SARAH VEST – STAFF WRITER
Writer’s block, or the inability to take pen to paper, is a perpetual issue that writers of all strokes have had to deal with at some point in their careers. Zelda Lockhart, Week Two’s prose writer-in-residence at the Chautauqua Writers’ Center, has spent a lot of time thinking about this particular problem.
Lockhart holds a doctorate in expressive arts therapies, a master’s degree in literature and a certificate in writing, directing and editing from the New York Film Academy. Her works include The Soul of the Full-Length Manuscript: Turning Life’s Wounds into the Gift of Literary Fiction, Memoir, or Poetry; Fifth Born; Fifth Born II: The Hundredth Turtle and Cold Running Creek. She is director at Her Story Garden Studios: “inspiring Black women to self-define, heal and liberate through the literary arts,” and publisher at LaVenson Press: “publishing for women and girls of color.”
She prefers to call writer’s block, a person’s “creative saboteurs” that link into their deepest fears and prevent them from being able to be in reciprocity with creating. She treats these saboteurs not as immovable blocks, but as things that can be repurposed.
Lockhart will be hosting her Brown Bag at 12:15 p.m. EDT Friday, July 9 on the CHQ Assembly Virtual Porch. The lecture, titled “Naming & Repurposing Your Creative Saboteurs,” comes from the third chapter of her book The Soul of the Full-Length Manuscript called “Spelunking and Internal Saboteurs.”
“(This chapter is) funny, and it’s basically calling out everybody’s saboteur so that people can just laugh about it and laugh about themselves,” Lockhart said.
With that, the book — and her Brown Bag — are going to take a turn toward the more serious. According to Lockhart, it isn’t enough to simply acknowledge one’s own “creative saboteur,” but the writer must ask themselves, “What can I do with it?”

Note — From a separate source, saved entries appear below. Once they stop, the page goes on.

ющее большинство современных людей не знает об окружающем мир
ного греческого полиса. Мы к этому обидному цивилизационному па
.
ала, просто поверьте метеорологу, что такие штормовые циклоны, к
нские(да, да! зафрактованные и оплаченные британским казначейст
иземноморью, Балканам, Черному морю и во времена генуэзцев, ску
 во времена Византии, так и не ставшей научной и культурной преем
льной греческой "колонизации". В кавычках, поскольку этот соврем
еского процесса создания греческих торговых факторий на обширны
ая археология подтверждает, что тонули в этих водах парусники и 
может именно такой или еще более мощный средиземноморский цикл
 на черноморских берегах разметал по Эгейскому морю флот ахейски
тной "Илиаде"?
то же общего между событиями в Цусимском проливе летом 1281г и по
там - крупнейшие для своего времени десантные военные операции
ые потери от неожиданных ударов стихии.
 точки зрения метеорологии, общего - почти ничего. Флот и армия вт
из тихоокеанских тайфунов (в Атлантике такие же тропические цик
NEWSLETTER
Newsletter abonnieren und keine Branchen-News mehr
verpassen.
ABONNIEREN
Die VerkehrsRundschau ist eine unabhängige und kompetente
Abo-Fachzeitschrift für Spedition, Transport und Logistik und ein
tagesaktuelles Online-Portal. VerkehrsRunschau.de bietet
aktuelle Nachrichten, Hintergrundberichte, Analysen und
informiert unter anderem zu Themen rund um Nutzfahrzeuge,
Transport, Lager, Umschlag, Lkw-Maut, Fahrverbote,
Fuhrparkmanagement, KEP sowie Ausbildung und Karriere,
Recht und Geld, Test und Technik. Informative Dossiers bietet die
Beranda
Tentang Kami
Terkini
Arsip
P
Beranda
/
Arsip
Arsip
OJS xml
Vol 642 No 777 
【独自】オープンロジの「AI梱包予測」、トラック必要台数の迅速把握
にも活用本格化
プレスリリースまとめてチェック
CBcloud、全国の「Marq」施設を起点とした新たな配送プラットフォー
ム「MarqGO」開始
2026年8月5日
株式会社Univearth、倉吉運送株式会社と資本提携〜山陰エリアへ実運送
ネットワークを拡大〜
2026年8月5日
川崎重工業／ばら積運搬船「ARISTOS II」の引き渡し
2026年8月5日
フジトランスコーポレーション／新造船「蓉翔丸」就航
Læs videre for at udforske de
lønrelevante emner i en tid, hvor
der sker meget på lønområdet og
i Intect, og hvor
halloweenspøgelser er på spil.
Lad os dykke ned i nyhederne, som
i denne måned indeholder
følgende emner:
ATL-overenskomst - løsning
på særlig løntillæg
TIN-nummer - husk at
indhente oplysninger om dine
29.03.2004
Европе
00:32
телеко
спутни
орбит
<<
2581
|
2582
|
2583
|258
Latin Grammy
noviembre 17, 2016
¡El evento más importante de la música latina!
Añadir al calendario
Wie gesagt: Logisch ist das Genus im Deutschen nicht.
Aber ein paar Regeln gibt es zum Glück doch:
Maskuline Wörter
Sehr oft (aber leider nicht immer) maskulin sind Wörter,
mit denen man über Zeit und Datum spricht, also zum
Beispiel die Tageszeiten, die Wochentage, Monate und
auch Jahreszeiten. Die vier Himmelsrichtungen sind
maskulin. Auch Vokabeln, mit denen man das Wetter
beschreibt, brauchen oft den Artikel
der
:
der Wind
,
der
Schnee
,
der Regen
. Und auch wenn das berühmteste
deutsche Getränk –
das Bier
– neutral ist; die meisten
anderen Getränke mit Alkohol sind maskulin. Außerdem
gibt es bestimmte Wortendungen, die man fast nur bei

“It’s likely rooted in your early root system, of your wounds in life, so it’s not going anywhere,” Lockhart said. “So how do you repurpose it and make it work for you as a creative person?”
She finds that this technique of dealing with creative saboteurs can be applied not only to prose writing, but to all creative outlets. She pushes it further and thinks this technique can be used to deal with non-creative aspects of life as well, such as buying a house, being in a relationship, or even getting up and going to work.
“You wouldn’t call a mug of water something other than water; you wouldn’t call a bucket of water something other than water,” said Lockhart. “The genres are just the container — what’s going into those containers is your mind, body and soul. That’s the water.”
Lockhart hopes that from her Brown Bag, people can learn not to be afraid of themselves. She acknowledges that that is how people are designed and that, to an extent, fear is good. However, if people get too caught up in their fears, they lose the ability to discern what is healthy and what isn’t.
“It would be great if people walked away with (the ability) to even begin the process of questioning and hoping to seek new discernment around what fears are getting in the way of them being able to do what they came here to do,” Lockhart said.